Zum Abschluss fasste Landesgeschäftsführer Friedhelm Werner vier Knackpunkte für gelingende Integration in einem sogenannten magischen Viereck zusammen, denen Kommunalpolitiker besondere Aufmerksamkeit widmen sollten. Magisch sei das Viereck deshalb, weil auf keinen Baustein verzichtet werden könnte und weil jeder seine ganz besondere Ausstrahlungswirkung auf die Integration habe.

  1. Sprache und Bildung sind Grundvoraussetzungen. Wir müssen sie fördern.
  2. Ausbildung und Arbeit sind unerlässlich für Menschen mit Bleibeperspektive.
  3. Ohne die Vermittlung von Werten und Grundlagen unserer Gesellschaft gelingt Integration nicht.
  4. Ein motiviertes Ehrenamt, eine engagierte Zivilgesellschaft ist der Schlüssel zum Erfolg von Integration.

Der Nachmittag des Freie Wähler Tages 2017 stand ganz im Zeichen der Jugend.

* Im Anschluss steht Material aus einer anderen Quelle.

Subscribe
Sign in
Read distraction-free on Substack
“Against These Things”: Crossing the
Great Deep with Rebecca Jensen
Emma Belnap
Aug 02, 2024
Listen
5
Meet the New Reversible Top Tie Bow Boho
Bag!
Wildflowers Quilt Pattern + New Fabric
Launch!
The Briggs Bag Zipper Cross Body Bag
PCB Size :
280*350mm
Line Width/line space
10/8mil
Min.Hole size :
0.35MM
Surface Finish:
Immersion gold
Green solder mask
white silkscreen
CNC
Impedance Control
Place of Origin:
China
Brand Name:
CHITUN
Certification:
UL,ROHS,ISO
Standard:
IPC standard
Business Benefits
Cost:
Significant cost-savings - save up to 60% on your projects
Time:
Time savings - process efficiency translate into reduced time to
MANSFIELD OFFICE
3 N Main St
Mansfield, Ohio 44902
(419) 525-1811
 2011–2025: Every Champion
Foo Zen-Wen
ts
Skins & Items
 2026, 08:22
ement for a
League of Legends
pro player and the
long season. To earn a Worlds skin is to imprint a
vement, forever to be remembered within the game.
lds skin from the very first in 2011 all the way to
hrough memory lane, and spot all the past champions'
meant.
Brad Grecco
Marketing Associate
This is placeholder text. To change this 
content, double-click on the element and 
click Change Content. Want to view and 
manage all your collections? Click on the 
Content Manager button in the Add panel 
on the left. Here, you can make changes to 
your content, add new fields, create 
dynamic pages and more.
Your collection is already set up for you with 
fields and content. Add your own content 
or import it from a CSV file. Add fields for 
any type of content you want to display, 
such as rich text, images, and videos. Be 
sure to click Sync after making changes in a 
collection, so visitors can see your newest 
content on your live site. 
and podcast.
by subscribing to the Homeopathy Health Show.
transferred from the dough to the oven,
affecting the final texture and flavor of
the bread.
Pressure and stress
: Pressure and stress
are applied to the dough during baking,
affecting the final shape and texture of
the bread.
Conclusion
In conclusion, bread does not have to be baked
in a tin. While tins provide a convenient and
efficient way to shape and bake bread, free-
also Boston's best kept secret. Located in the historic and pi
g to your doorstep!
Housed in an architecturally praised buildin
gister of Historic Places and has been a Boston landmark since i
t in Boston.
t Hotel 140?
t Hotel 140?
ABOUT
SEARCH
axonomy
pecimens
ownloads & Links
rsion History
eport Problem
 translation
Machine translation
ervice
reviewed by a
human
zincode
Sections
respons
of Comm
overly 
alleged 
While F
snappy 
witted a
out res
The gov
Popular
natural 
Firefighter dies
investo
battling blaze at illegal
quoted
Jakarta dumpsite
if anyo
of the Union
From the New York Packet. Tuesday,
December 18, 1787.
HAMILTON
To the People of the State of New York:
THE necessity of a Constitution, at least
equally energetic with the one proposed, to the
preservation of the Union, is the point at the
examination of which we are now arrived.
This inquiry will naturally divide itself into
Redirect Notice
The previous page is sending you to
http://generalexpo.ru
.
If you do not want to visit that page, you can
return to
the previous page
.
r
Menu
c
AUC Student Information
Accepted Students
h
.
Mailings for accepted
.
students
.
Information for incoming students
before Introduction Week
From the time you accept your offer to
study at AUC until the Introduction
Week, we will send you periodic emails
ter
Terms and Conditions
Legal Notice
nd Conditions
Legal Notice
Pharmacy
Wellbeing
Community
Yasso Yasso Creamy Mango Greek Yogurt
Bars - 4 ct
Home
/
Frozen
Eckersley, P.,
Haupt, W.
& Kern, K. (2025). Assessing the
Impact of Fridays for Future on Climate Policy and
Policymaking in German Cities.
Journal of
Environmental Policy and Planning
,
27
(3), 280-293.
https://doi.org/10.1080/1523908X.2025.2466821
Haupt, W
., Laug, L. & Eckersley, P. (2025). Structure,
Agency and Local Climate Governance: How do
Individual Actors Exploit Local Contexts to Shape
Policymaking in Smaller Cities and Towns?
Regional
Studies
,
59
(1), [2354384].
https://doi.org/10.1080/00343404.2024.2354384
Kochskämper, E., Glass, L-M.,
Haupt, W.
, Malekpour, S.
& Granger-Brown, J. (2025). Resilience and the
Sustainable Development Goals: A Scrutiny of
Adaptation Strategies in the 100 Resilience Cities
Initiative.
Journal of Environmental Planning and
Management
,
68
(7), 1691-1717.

Landesvorstand Heike Christmann, Karlsbad, konnte drei Freie Wähler Ortsvereine mit Preisen auszeichnen, die nachahmenswerte Aktionen zur Nachwuchsfindung erfolgreich umgesetzt hatten. Den ersten Preis erhielten die Freien Wähler Baienfurt für ihre Obstbaumreihen-Aktion. Der zweite Preis ging an die Freien Wähler aus Oberkochen, die mit ihrem Tischkicker-Turnier überzeugt hatten. Und der dritte Preis wurde den Freien Wählern Ammerbuch für ihre Aktion „Kommunaler Mittelpunkt einer Gemeinde“ zugesprochen. Dass Freie Wähler ganz gezielt in den Nachwuchs im Blick haben, zeigte Landesvorstand Heike Christmann anhand von vielen weiteren Aktionen auf, die Freie Wähler im Lande umsetzen. Dazu gehöre auch der Youtube-Film-Wettbewerb, der von den Freien Wählern Karlsdorf Neuthard durchgeführt werde oder der Nachtbus, den die Freien Wähler Ludwigsburg in Hoheneck initiiert und umgesetzt haben.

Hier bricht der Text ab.